SOURCE MATERIAL: Begin

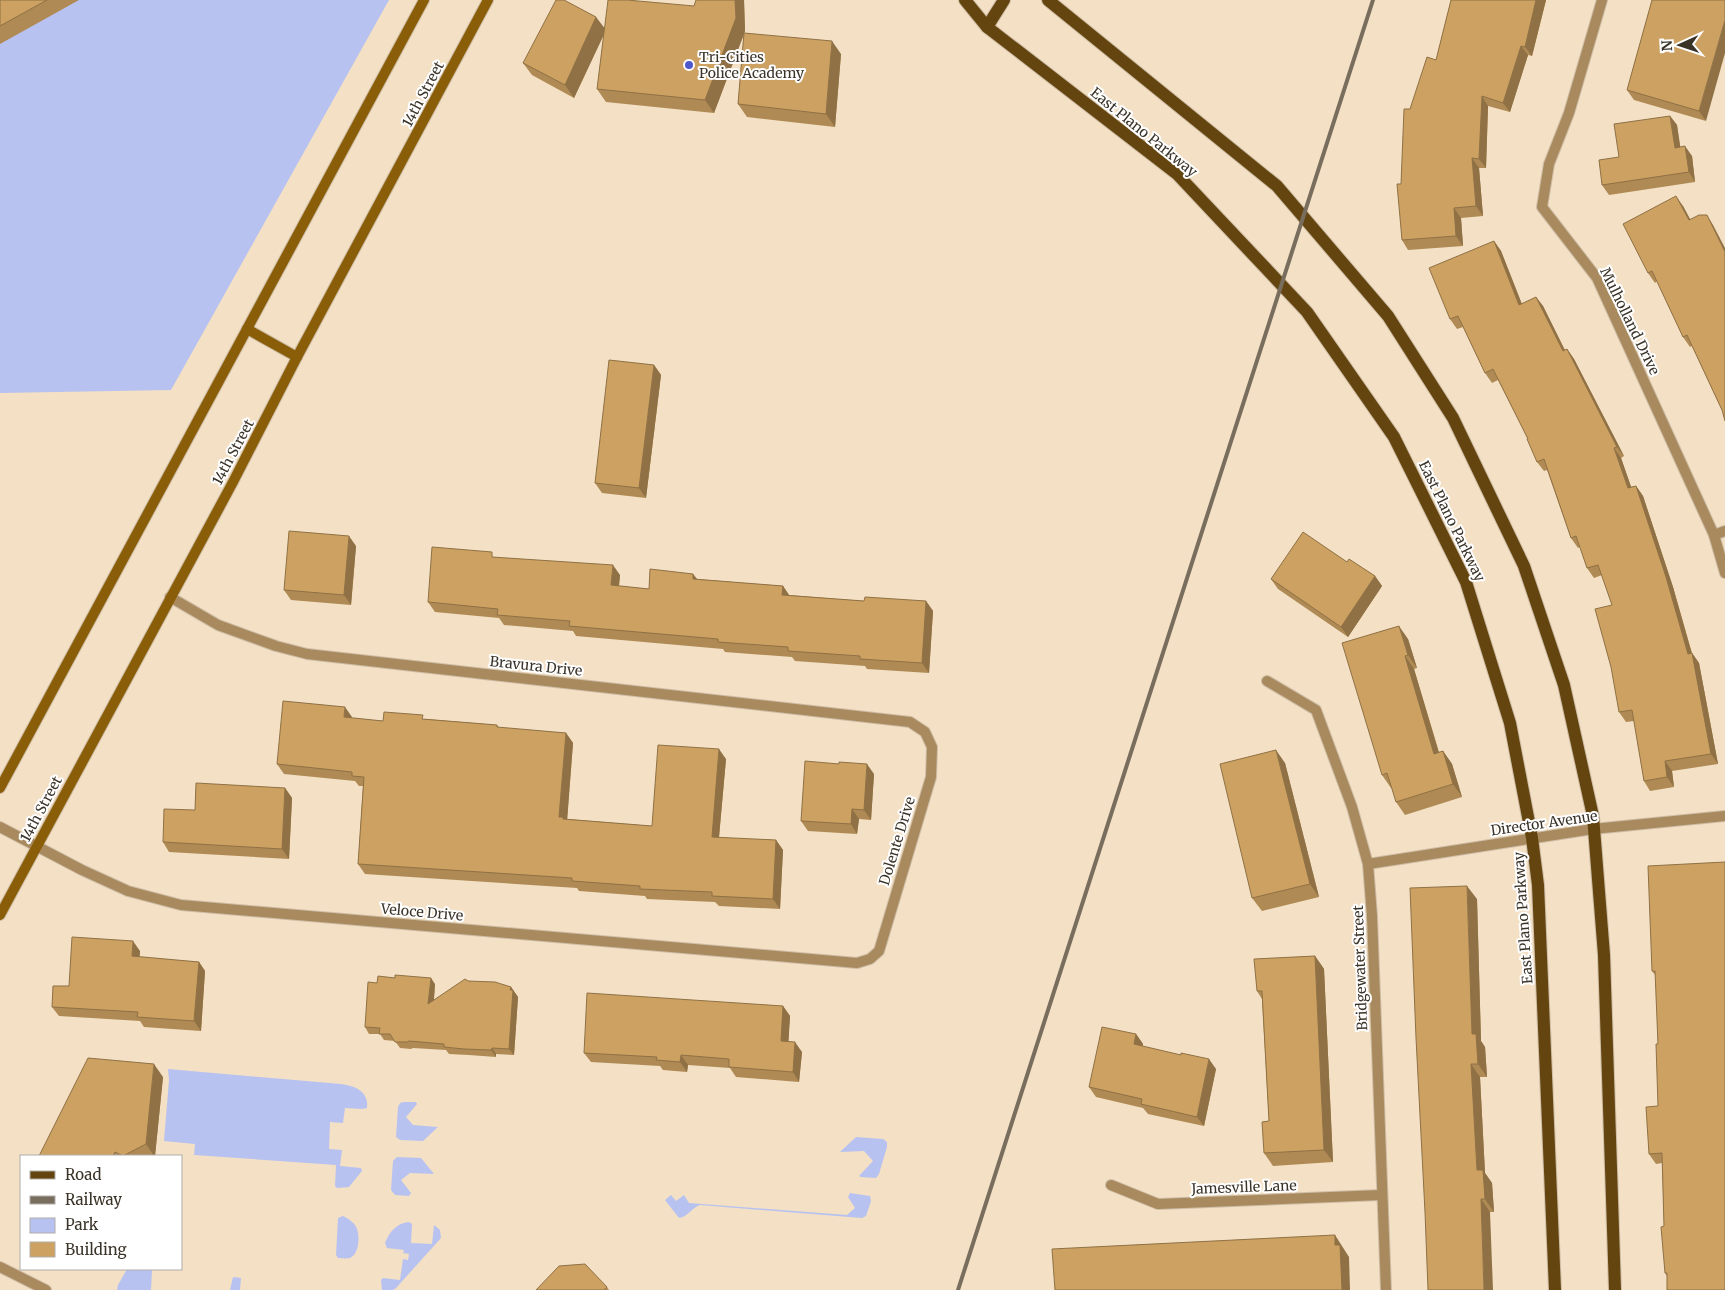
<svg xmlns="http://www.w3.org/2000/svg" width="1725" height="1290" viewBox="0 0 1725 1290" font-family="Merriweather,serif">
<rect width="100%" height="100%" fill="#f3e0c5"/>
<!-- green -->
<g fill="#b8c2f1">
<path d="M0,0H389L171,390L0,393Z"/>
<path d="M168,1069L341,1084C355,1086 369,1091 367,1108L362,1109L345,1108L343,1123L330,1122L329,1149L342,1150L340,1166L361,1168L362,1171L349,1187L337,1188L335,1186L336,1165L194,1155L195,1144L164,1141L169,1080Z"/>
<path d="M404,1102H416L417,1104L406,1117L413,1125L438,1127L423,1141L400,1140L396,1137L398,1107L400,1103Z"/>
<path d="M856,1137L883,1139L887,1142V1147L879,1174L876,1178L861,1177L859,1176L873,1161L864,1151L840,1152Z"/>
<path d="M397,1157L421,1158L434,1174L410,1173L401,1180L411,1193L409,1196L395,1195L391,1190L393,1161Z"/>
<path d="M850,1193L870,1196L871,1201L866,1216L862,1218L700,1205C691,1208 688,1217 679,1218L665,1200L671,1195L676,1201L684,1195L689,1203L847,1215L855,1208L848,1197Z"/>
<path d="M343,1216C349,1219 355,1223 357,1229C360,1237 359,1254 350,1258C346,1259 342,1258 338,1258L336,1255L338,1218Z"/>
<path d="M409,1222L412,1224L411,1243L432,1244L434,1225L440,1230L441,1238L396,1288L393,1290H382L381,1280L383,1278L400,1280L403,1259L408,1260L409,1254L403,1253L404,1250L387,1248L385,1243C390,1231 397,1223 409,1222Z"/>
<path d="M127,1269H148L152,1270L151,1290H117L118,1285Z"/>
<path d="M233,1277L241,1278L240,1290H230Z"/>
</g>
<g fill="none" stroke-linecap="round" stroke-linejoin="round">
<defs>
<g id="minor">
<path d="M1602,0L1569,113L1549,164L1542,207L1597,278L1714,535L1725,573"/>
<path d="M1714,535L1725,531"/>
<path d="M1267,681L1316,710L1352,807L1368,864L1372,916L1386,1290"/>
<path d="M0,827L82,870L128,891L181,905L857,963L870,959L879,951L931,777L932,747L925,732L910,722L307,654L276,646L218,625L170,597"/>
<path d="M1368,864L1593,829L1725,816"/>
<path d="M1111,1185L1158,1204L1381,1195"/>
<path d="M0,1267L46,1290"/>
</g>
<g id="secondary">
<path d="M247,329L297,357"/>
<path d="M0,788L424,0"/>
<path d="M0,915L233,482L297,357L488,0"/>
</g>
<g id="primary">
<path d="M965,0L987,27L1177,174L1307,312L1394,437L1466,582L1510,723L1532,838L1538,885L1555,1290"/>
<path d="M1048,0L1277,186L1388,316L1453,418L1524,566L1564,685L1593,816L1604,955L1615,1290"/>
<path d="M987,27L1004,0"/>
</g>
</defs>
<!-- minor casing -->
<use href="#minor" stroke="#cebda6" stroke-width="12"/>
<!-- secondary casing -->
<use href="#secondary" stroke="#cebda6" stroke-width="12"/>
<!-- primary casing -->
<use href="#primary" stroke="#cebda6" stroke-width="14"/>
<!-- minor -->
<use href="#minor" stroke="#a88a5e" stroke-width="10"/>
<!-- secondary -->
<use href="#secondary" stroke="#8a5e08" stroke-width="10"/>
<!-- primary -->
<use href="#primary" stroke="#65450f" stroke-width="12"/>
<!-- rail -->
<path stroke="#796e5e" stroke-width="4" d="M958,1290L1373,0"/>
</g>
<!-- wall -->
<g fill="#af8a54">
<path d="M0,0H79L0,44Z"/>
<path d="M696,0H744L745,31L744,33L841,54L835,127L747,117L738,104L744,34L714,113L606,102L597,89L604,34L574,98L532,75L523,63L604,28L694,6Z"/>
<path d="M1451,0H1546L1532,56L1528,55L1510,112L1488,106L1486,168H1479L1483,216L1461,218L1463,246L1408,250L1402,240L1401,184L1436,60Z"/>
<path d="M1652,0L1706,121L1634,100L1627,90Z"/>
<path d="M1670,116L1677,125L1680,147L1692,156L1695,182L1609,195L1602,185L1619,157Z"/>
<path d="M1683,206L1690,220L1713,225L1722,410L1692,346L1690,347L1683,337L1657,281L1655,283L1648,273Z"/>
<path d="M1494,241L1501,251L1522,304L1536,297L1543,306L1565,350L1567,349L1574,359L1624,456L1621,458L1631,487L1636,486L1643,496L1673,587L1692,653L1699,663L1718,764L1672,771L1674,787L1650,791L1644,781L1634,721L1626,722L1619,712L1612,605L1602,575L1594,578L1587,568L1580,547L1578,548L1571,538L1547,470L1544,471L1537,462L1528,439L1498,380L1492,383L1485,373L1463,327L1457,329L1450,319Z"/>
<path d="M654,365L661,375L646,498L602,493L595,483Z"/>
<path d="M356,546L351,605L291,600L284,590Z"/>
<path d="M495,557L620,575L619,586L649,589L693,574L697,579L783,586L789,595L864,601H926L933,611L929,673L867,669L865,666L795,661L792,657L725,652L723,649L576,636L573,631L504,625L499,618L435,612L428,602Z"/>
<path d="M1347,562L1375,576L1382,586L1348,637L1278,589L1271,579Z"/>
<path d="M1408,639L1417,668L1414,669L1439,752L1443,751L1452,764L1462,797L1405,815L1396,802L1392,788H1391L1382,775Z"/>
<path d="M352,717V718L383,721L426,719L497,725L499,728L566,733L573,743L567,819L652,826L726,759L719,838L776,840L783,850L780,909L719,906L715,902L647,899L645,896L579,891L577,888L365,874L358,864L363,786H359L355,781L284,774L277,764Z"/>
<path d="M1285,763L1319,897L1262,911L1252,898Z"/>
<path d="M874,774L871,820L859,819L857,834L808,831L801,821Z"/>
<path d="M285,788L292,798L289,859L169,852L163,842L195,810Z"/>
<path d="M1725,862L1667,1276L1665,1273L1664,1226L1662,1163L1656,1164L1649,1154L1658,1106V1044L1656,976L1652,971Z"/>
<path d="M1477,899L1481,1041L1485,1047L1487,1077H1480L1485,1173L1492,1183L1494,1212H1490L1428,1290Z"/>
<path d="M140,951L139,957L199,962L205,971L201,1031L144,1027L140,1021L59,1016L52,1007L69,986Z"/>
<path d="M1315,956L1324,969L1333,1162L1273,1166L1264,1153L1269,1121L1262,999L1257,991Z"/>
<path d="M468,981L511,987L518,997L514,1055L496,1054V1057L469,1055L449,1054L446,1050L413,1048L411,1049L400,1048L395,1041L384,1040L380,1034H369L365,1027L435,984L434,1000Z"/>
<path d="M783,1006L790,1016L788,1042L802,1052L799,1082L736,1077L730,1068L688,1065L687,1072L663,1070L660,1066L591,1062L584,1053Z"/>
<path d="M1136,1034L1143,1044L1142,1046L1216,1069L1204,1126L1148,1114L1143,1108L1096,1097L1089,1087Z"/>
<path d="M163,1077L155,1156H39Z"/>
<path d="M607,1287L609,1290H536Z"/>
</g>
<!-- shaded-wall -->
<g fill="#8f7145">
<path d="M735,0H744L745,31L714,113L705,100Z"/>
<path d="M1536,0H1546L1532,56L1525,47Z"/>
<path d="M596,17L606,30L574,98L565,85Z"/>
<path d="M1725,20V53L1706,121L1699,111Z"/>
<path d="M832,41L841,54L835,127L826,114Z"/>
<path d="M1521,46L1528,55L1510,112L1503,103Z"/>
<path d="M1482,96L1488,106L1486,168L1479,159Z"/>
<path d="M1670,116L1677,125L1682,158L1675,148Z"/>
<path d="M1685,146L1692,156L1695,182L1689,172Z"/>
<path d="M1472,158L1479,168L1483,216L1476,206Z"/>
<path d="M1676,196L1683,206L1696,230L1689,220Z"/>
<path d="M1454,208L1461,218L1463,246L1456,236Z"/>
<path d="M1707,215L1713,225L1725,248V252Z"/>
<path d="M1494,241L1501,251L1526,315L1519,305Z"/>
<path d="M1536,297L1543,306L1570,361L1563,351Z"/>
<path d="M1567,349L1574,359L1624,456L1617,447Z"/>
<path d="M654,365L661,375L646,498L639,488Z"/>
<path d="M1614,448L1621,458L1635,498L1628,488Z"/>
<path d="M1636,486L1643,496L1673,587L1693,658L1692,653L1699,663L1718,764L1711,754L1688,654Z"/>
<path d="M349,536L356,546L351,605L344,595Z"/>
<path d="M613,565L620,575L618,595L611,585Z"/>
<path d="M693,574L700,583L693,579Z"/>
<path d="M1375,576L1382,586L1348,637L1341,627Z"/>
<path d="M783,586L789,595H782Z"/>
<path d="M926,601L933,611L929,673L922,663Z"/>
<path d="M1399,626L1408,639L1417,668L1408,655Z"/>
<path d="M1405,656L1414,669L1443,767L1434,754Z"/>
<path d="M345,707L352,717L351,727L344,717Z"/>
<path d="M566,733L573,743L567,822L559,817Z"/>
<path d="M719,749L726,759L718,847L712,837Z"/>
<path d="M1276,750L1285,763L1319,897L1310,884Z"/>
<path d="M1443,751L1452,764L1462,797L1453,784Z"/>
<path d="M1665,761L1672,771L1674,787L1667,777Z"/>
<path d="M867,764L874,774L871,820L864,810Z"/>
<path d="M285,788L292,798L289,859L282,849Z"/>
<path d="M852,809L859,819L857,834L851,824Z"/>
<path d="M776,840L783,850L780,909L773,899Z"/>
<path d="M1467,886L1477,899L1481,1041L1485,1047L1487,1077L1478,1064L1472,1034Z"/>
<path d="M133,941L140,951L139,966L132,956Z"/>
<path d="M1315,956L1324,969L1333,1162L1324,1150Z"/>
<path d="M199,962L205,971L201,1031L194,1021Z"/>
<path d="M431,978L435,984L433,1010L428,1004Z"/>
<path d="M511,987L518,997L514,1055L509,1049Z"/>
<path d="M783,1006L790,1016L788,1051L781,1041Z"/>
<path d="M1136,1034L1143,1044L1141,1054L1134,1044Z"/>
<path d="M795,1042L802,1052L799,1082L793,1072Z"/>
<path d="M492,1048L496,1054V1057L491,1050Z"/>
<path d="M681,1055L688,1065L687,1072L680,1062Z"/>
<path d="M1209,1059L1216,1069L1204,1126L1197,1117Z"/>
<path d="M154,1064L163,1077L155,1156H154L146,1144Z"/>
<path d="M1471,1064L1480,1077L1485,1173L1492,1183L1494,1212L1485,1199L1477,1170Z"/>
<path d="M1481,1199L1490,1212L1493,1290H1484Z"/>
<path d="M1335,1235L1349,1257L1350,1290H1342L1335,1245Z"/>
</g>
<!-- building -->
<g fill="#cca162" stroke="#8f7145">
<path d="M0,0H47L0,26Z"/>
<path d="M556,0H564L596,17L565,85L523,63Z"/>
<path d="M608,0H627L694,6L696,0H735L736,18L705,100L597,89Z"/>
<path d="M1451,0H1536L1525,47L1521,46L1503,103L1482,96L1479,159L1472,158L1476,206L1454,208L1456,236L1402,240L1397,184H1401L1404,109H1410L1427,57L1436,60Z"/>
<path d="M1652,0H1725V20L1699,111L1627,90Z"/>
<path d="M744,33L832,41L826,114L738,104Z"/>
<path d="M1670,116L1675,148L1685,146L1689,172L1602,185L1599,160L1619,157L1614,124Z"/>
<path d="M1676,196L1689,220L1699,215H1707L1725,252V421L1722,410L1687,335L1683,337L1652,271L1648,273L1623,224Z"/>
<path d="M1494,241L1519,305L1536,297L1563,351L1567,349L1617,447L1614,448L1628,488L1636,486L1666,577L1688,654L1692,653L1711,754L1665,761L1667,777L1644,781L1632,710L1619,712L1611,667L1595,609L1612,605L1598,565L1587,568L1576,536L1571,538L1544,459L1537,462L1527,439H1528L1493,369L1485,373L1458,316L1450,319L1429,268Z"/>
<path d="M609,360L654,365L639,488L595,483Z"/>
<path d="M289,531L349,536L344,595L284,590Z"/>
<path d="M1303,532L1347,562L1349,559L1375,576L1341,627L1271,579Z"/>
<path d="M432,547L492,552V557L613,565L611,585L649,589L650,569L693,574V579L783,586L782,595L864,601L865,597L926,601L922,663L860,659V656L788,651V647L718,642V639L569,626L570,621L497,615L498,609L428,602Z"/>
<path d="M1399,626L1408,655L1405,656L1434,754L1443,751L1453,784L1396,802L1387,773L1382,775L1342,643Z"/>
<path d="M283,701L345,707L344,717L383,721L384,712L423,715L422,719L497,725V727L566,733L559,817H563V819L652,826L658,745L719,749L712,837L776,840L773,899L712,896V892L640,889V886L572,881V878L358,864L364,777L352,776V772L277,764Z"/>
<path d="M1276,750L1310,884L1252,898L1220,764Z"/>
<path d="M805,761L839,764V762L867,764L864,810L852,809L851,824L801,821Z"/>
<path d="M196,783L285,788L282,849L163,842L164,809L195,810Z"/>
<path d="M1725,862V1290H1667V1273H1665L1661,1227L1664,1226L1662,1153L1649,1154L1646,1107L1658,1106L1656,1044H1658L1655,971H1652L1648,866Z"/>
<path d="M1467,886L1472,1034H1476L1478,1064H1471L1477,1170H1483L1485,1199H1481L1484,1290H1428L1425,1212L1416,1038L1410,888Z"/>
<path d="M72,937L133,941L132,956L199,962L194,1021L137,1017L138,1012L52,1007L53,986H69Z"/>
<path d="M1315,956L1324,1150L1264,1153L1262,1122L1269,1121L1262,991H1257L1254,959Z"/>
<path d="M395,975L431,978L428,1004L465,979L468,981L495,982L511,987L510,990H513L509,1049L492,1048L491,1050L464,1049L444,1047V1044L409,1041L407,1042H395L390,1034H379L380,1028L365,1027L368,982L377,983L378,976L395,978Z"/>
<path d="M587,993L783,1006L781,1041L795,1042L793,1072L729,1067V1059L681,1055L680,1062L656,1060L657,1057L584,1053Z"/>
<path d="M1102,1027L1136,1034L1134,1044L1181,1055V1053L1209,1059L1197,1117L1141,1104L1142,1099L1089,1087Z"/>
<path d="M88,1058L154,1064L146,1144L123,1156L115,1152L113,1156H39Z"/>
<path d="M1335,1235V1245H1340L1342,1290H1055L1052,1249Z"/>
<path d="M585,1264L607,1287L604,1290H536L559,1266Z"/>
</g>
<!-- markers -->
<circle fill="#4f57cd" stroke="#fff" stroke-width="2" cx="689" cy="65" r="5"/>
<g text-anchor="middle" stroke-width="4" stroke-linejoin="round" paint-order="stroke">
<!-- poi labels -->
<g font-size="14" fill="#3a3328" stroke="#fff" text-anchor="start">
<text x="699" y="62">Tri-Cities<tspan x="699" dy="16">Police Academy</tspan></text>
</g>
<!-- street labels -->
<g font-size="14" fill="#3a3328" stroke="#fff">
<text transform="translate(423 94) rotate(-62)" y="5">14th Street</text>
<text transform="translate(1144 132) rotate(39)" y="5">East Plano Parkway</text>
<text transform="translate(1630 321) rotate(64)" y="5">Mulholland Drive</text>
<text transform="translate(233 452) rotate(-62)" y="5">14th Street</text>
<text transform="translate(1452 521) rotate(64)" y="5">East Plano Parkway</text>
<text transform="translate(536 666) rotate(6)" y="5">Bravura Drive</text>
<text transform="translate(41 809) rotate(-62)" y="5">14th Street</text>
<text transform="translate(1544 823) rotate(-8)" y="5">Director Avenue</text>
<text transform="translate(897 841) rotate(-73)" y="5">Dolente Drive</text>
<text transform="translate(422 912) rotate(5)" y="5">Veloce Drive</text>
<text transform="translate(1523 918) rotate(-94)" y="5">East Plano Parkway</text>
<text transform="translate(1360 968) rotate(-92)" y="5">Bridgewater Street</text>
<text transform="translate(1244 1187) rotate(-2)" y="5">Jamesville Lane</text>
</g>
</g>
<!-- legend -->
<rect x="20" y="1155" width="162" height="115" fill="#ffffff" stroke="#b0ada9"/>
<rect x="30" y="1171" width="25" height="8" fill="#65450f" stroke="#b0ada9"/>
<text x="65" y="1180" font-size="15" fill="#3a3328">Road</text>
<rect x="30" y="1196" width="25" height="8" fill="#796e5e" stroke="#b0ada9"/>
<text x="65" y="1205" font-size="15" fill="#3a3328">Railway</text>
<rect x="30" y="1218" width="25" height="15" fill="#b8c2f1" stroke="#b0ada9"/>
<text x="65" y="1230" font-size="15" fill="#3a3328">Park</text>
<rect x="30" y="1242" width="25" height="15" fill="#cca162" stroke="#b0ada9"/>
<text x="65" y="1255" font-size="15" fill="#3a3328">Building</text>
<!-- north arrow -->
<g transform="translate(1680 45) rotate(267)" stroke="#ffffff" stroke-width="4" paint-order="stroke">
<path d="M0-4L9 19L0 12L-9 19Z" fill="#3a3328"/>
<text y="-8" font-size="14" font-weight="bold" text-anchor="middle" fill="#3a3328">N</text>
</g>
</svg>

SOURCE MATERIAL: End

When a line of the records includes "order", that line belongs in the answer.

<g text-anchor="middle" stroke-width="4" stroke-linejoin="round" paint-order="stroke">
<g transform="translate(1680 45) rotate(267)" stroke="#ffffff" stroke-width="4" paint-order="stroke">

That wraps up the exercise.